Le Sommet des chefs d'Etats et de Gouvernement, qui se tient en ce moment, pour l'examen des progrès accomplis depuis l'adoption de la Déclaration du Millénaire, est l'occasion d'affirmer solennellement que l'égalité des sexes, la promotion et la protection des droits et des libertés fondamentales des femmes sont essentielles pour favoriser le développement, la sécurité et les droits de l'homme à travers le monde.
Je serai à New-York en mars prochain pour assister à la Commission de la condition de la femme et, plus spécifiquement, je compte engager avec ma collègue Brigitte GIRARDIN une approche " genre et développement " sur la question de l'éducation des filles, qui est la clé de l'égalité. Trop de petites filles à travers le monde sont privées d'école et ne pourront dès lors trouver toute leur place dans la société de demain.
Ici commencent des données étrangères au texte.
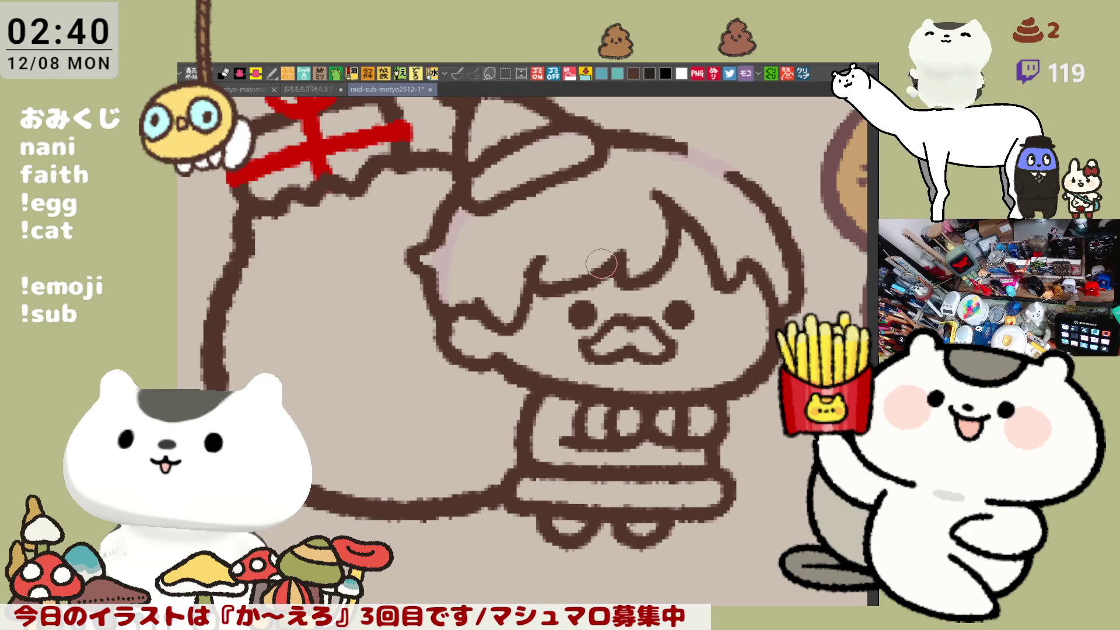
key(h)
Voilà l'ensemble des projets pour les mois à venir que je souhaitais vous présenter. Vous le voyez, une lourde tache nous attend.
Ma détermination est sans failles et je compte sur vous pour insuffler dans l'ensemble de nos politiques publiques le souci de la promotion des droits des femmes dans toutes leurs composantes.
Je sais que vous constituez une équipe sur laquelle je peux prendre appui pour atteindre les objectifs que nous nous sommes fixés.
Nous avons besoin de votre réflexion et de votre expérience.
Je souhaite que vous fassiez remonter auprès du Service des droits des femmes toutes les expériences innovantes et les initiatives locales qui vous paraissent intéressantes.
Je sais que vous venez d'horizons divers, que vous avez des expériences multiples et que, de ce fait, vos situations administratives sont différentes les unes des autres.
Je sais aussi que votre rôle n'est pas facile :
- vous êtes souvent isolées dans votre département ou votre région ;
- vous disposez de peu de moyens, même si des efforts ont été réalisés cette année pour les majorer dans une enveloppe de crédits inchangée. Je connais cependant votre motivation et votre engagement.
Sachez que j'ai demandé au Service des Droits des femmes et de l'Egalité de me faire des propositions pragmatiques pour le fonctionnement de votre réseau et l'amélioration de vos conditions de rémunération. J'en fais une de mes priorités pour l'année 2006. J'espère que la souplesse induite par la LOLF permettra une meilleure reconnaissance de la qualité de votre travail.
Je compte aller prochainement en région pour mesurer encore mieux l'ampleur de vos missions.